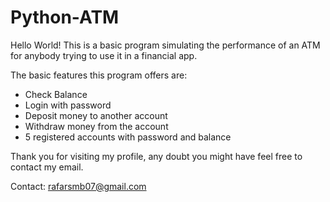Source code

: # Python-ATM
Hello World! This is a basic program simulating the performance of an ATM for anybody trying to use it in a financial app.

The basic features this program offers are:
  - Check Balance
  - Login with password
  - Deposit money to another account
  - Withdraw money from the account
  - 5 registered accounts with password and balance

Thank you for visiting my profile, any doubt you might have feel free to contact my email.

Contact: rafarsmb07@gmail.com
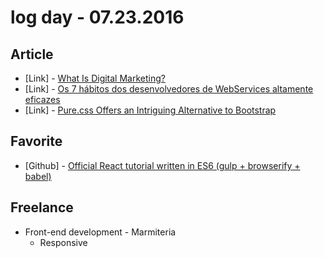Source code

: # log day - 07.23.2016

## Article

- \[Link\] - [What Is Digital Marketing?](https://www.sitepoint.com/what-is-digital-marketing/)
- \[Link\] - [Os 7 hábitos dos desenvolvedores de WebServices altamente eficazes](http://blog.caelum.com.br/os-7-habitos-dos-desenvolvedores-de-webservices-altamente-eficazes/)
- \[Link\] - [Pure.css Offers an Intriguing Alternative to Bootstrap](http://code.tutsplus.com/tutorials/purecss-offers-an-intriguing-alternative-to-bootstrap--cms-25176)


## Favorite

- \[Github\] - [Official React tutorial written in ES6 (gulp + browserify + babel)](https://github.com/hadrons/react-tutorial-es6)


## Freelance

- Front-end development - Marmiteria
  - Responsive
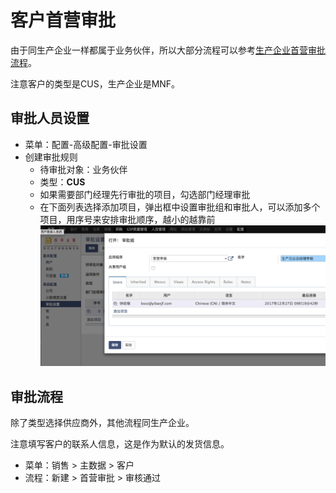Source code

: # 客户首营审批
由于同生产企业一样都属于业务伙伴，所以大部分流程可以参考[生产企业首营审批流程](factory_check.md)。

注意客户的类型是CUS，生产企业是MNF。

## 审批人员设置
* 菜单：配置-高级配置-审批设置
* 创建审批规则
  * 待审批对象：业务伙伴
  * 类型：**CUS**
  * 如果需要部门经理先行审批的项目，勾选部门经理审批
  * 在下面列表选择添加项目，弹出框中设置审批组和审批人，可以添加多个项目，用序号来安排审批顺序，越小的越靠前
  ![](factory_setting.png)
  
## 审批流程
除了类型选择供应商外，其他流程同生产企业。

注意填写客户的联系人信息，这是作为默认的发货信息。

* 菜单：销售 > 主数据 > 客户
* 流程：新建 > 首营审批 > 审核通过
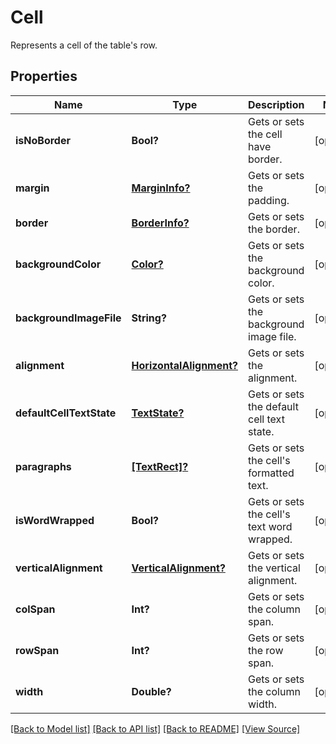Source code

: ﻿# Cell
Represents a cell of the table's row.

## Properties
Name | Type | Description | Notes
------------ | ------------- | ------------- | -------------
**isNoBorder** | **Bool?** | Gets or sets the cell have border. | [optional]
**margin** | [**MarginInfo?**](MarginInfo.md) | Gets or sets the padding. | [optional]
**border** | [**BorderInfo?**](BorderInfo.md) | Gets or sets the border. | [optional]
**backgroundColor** | [**Color?**](Color.md) | Gets or sets the background color. | [optional]
**backgroundImageFile** | **String?** | Gets or sets the background image file. | [optional]
**alignment** | [**HorizontalAlignment?**](HorizontalAlignment.md) | Gets or sets the alignment. | [optional]
**defaultCellTextState** | [**TextState?**](TextState.md) | Gets or sets the default cell text state. | [optional]
**paragraphs** | [**[TextRect]?**](TextRect.md) | Gets or sets the cell's formatted text. | [optional]
**isWordWrapped** | **Bool?** | Gets or sets the cell's text word wrapped. | [optional]
**verticalAlignment** | [**VerticalAlignment?**](VerticalAlignment.md) | Gets or sets the vertical alignment. | [optional]
**colSpan** | **Int?** | Gets or sets the column span. | [optional]
**rowSpan** | **Int?** | Gets or sets the row span. | [optional]
**width** | **Double?** | Gets or sets the column width. | [optional]

[[Back to Model list]](../README.md#documentation-for-models) [[Back to API list]](../README.md#documentation-for-api-endpoints) [[Back to README]](../README.md) [[View Source]](../AsposePdfCloud/Models/Cell.swift)

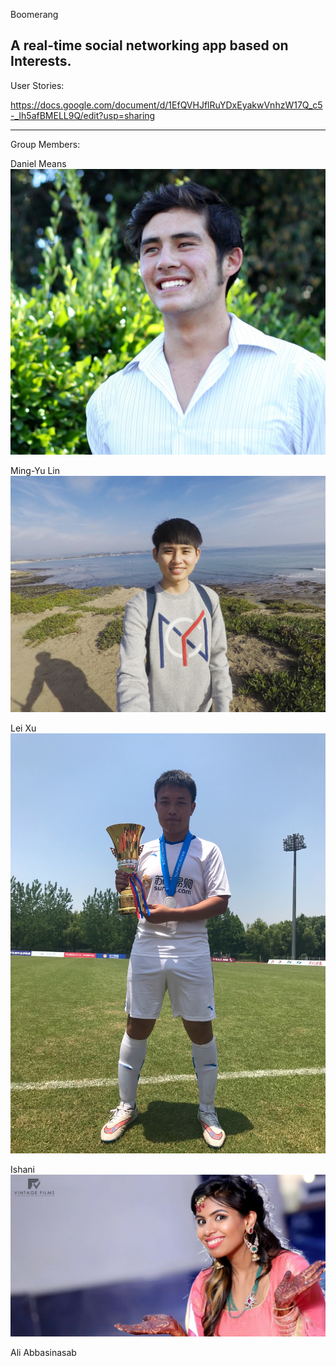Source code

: Boomerang

A real-time social networking app based on Interests.
-----------------------------------------------------------------------
User Stories:

https://docs.google.com/document/d/1EfQVHJflRuYDxEyakwVnhzW17Q_c5-_Ih5afBMELL9Q/edit?usp=sharing

-----------------------------------------------------------------------
Group Members:

Daniel Means
![Alt text](/Daniel.jpg?raw=true)

Ming-Yu Lin
![Alt text](/Mingyu.jpg?raw=true)

Lei Xu
![Alt text](/Lei.jpg?raw=true)

Ishani
![Alt text](/ishani.jpg?raw=true)

Ali Abbasinasab



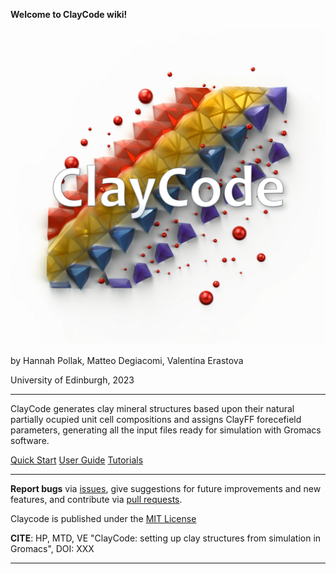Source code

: **Welcome to ClayCode wiki!**

![Book logo](/assets/ClayCode_Logo1.png)

by Hannah Pollak, Matteo Degiacomi, Valentina Erastova

University of Edinburgh, 2023

***

ClayCode generates clay mineral structures based upon their natural partially ocupied unit cell compositions and assigns ClayFF forecefield parameters, generating all the input files ready for simulation with Gromacs software.

[Quick Start]: start.md
[User Guide]: userguide.md
[Tutorials]: tutorial.md

<div class="text-center">
<a href="quick-start/" class="btn btn-primary" role="button">Quick Start</a>
<a href="user-guide/" class="btn btn-primary" role="button">User Guide</a>
<a href="tutorials/" class="btn btn-primary" role="button">Tutorials</a>
</div>




***

**Report bugs** via [issues](https://github.com/Erastova-group/ClayCode/issues),
give suggestions for future improvements and new features,
and contribute via [pull requests](https://github.com/Erastova-group/ClayCode/pulls).


Claycode is published under the [MIT License](https://github.com/Erastova-group/ClayCode/blob/main/LICENSE.txt)


**CITE**: HP, MTD, VE "ClayCode: setting up clay structures from simulation in Gromacs", DOI: XXX

***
^^^^^^^^
| Task |
Retype exactly the lines from the one containing "University of Edinburgh, 2023" through the last line of the records above, including both.

| Result for this task |
University of Edinburgh, 2023

***

ClayCode generates clay mineral structures based upon their natural partially ocupied unit cell compositions and assigns ClayFF forecefield parameters, generating all the input files ready for simulation with Gromacs software.

[Quick Start]: start.md
[User Guide]: userguide.md
[Tutorials]: tutorial.md

<div class="text-center">
<a href="quick-start/" class="btn btn-primary" role="button">Quick Start</a>
<a href="user-guide/" class="btn btn-primary" role="button">User Guide</a>
<a href="tutorials/" class="btn btn-primary" role="button">Tutorials</a>
</div>




***

**Report bugs** via [issues](https://github.com/Erastova-group/ClayCode/issues),
give suggestions for future improvements and new features,
and contribute via [pull requests](https://github.com/Erastova-group/ClayCode/pulls).


Claycode is published under the [MIT License](https://github.com/Erastova-group/ClayCode/blob/main/LICENSE.txt)


**CITE**: HP, MTD, VE "ClayCode: setting up clay structures from simulation in Gromacs", DOI: XXX

***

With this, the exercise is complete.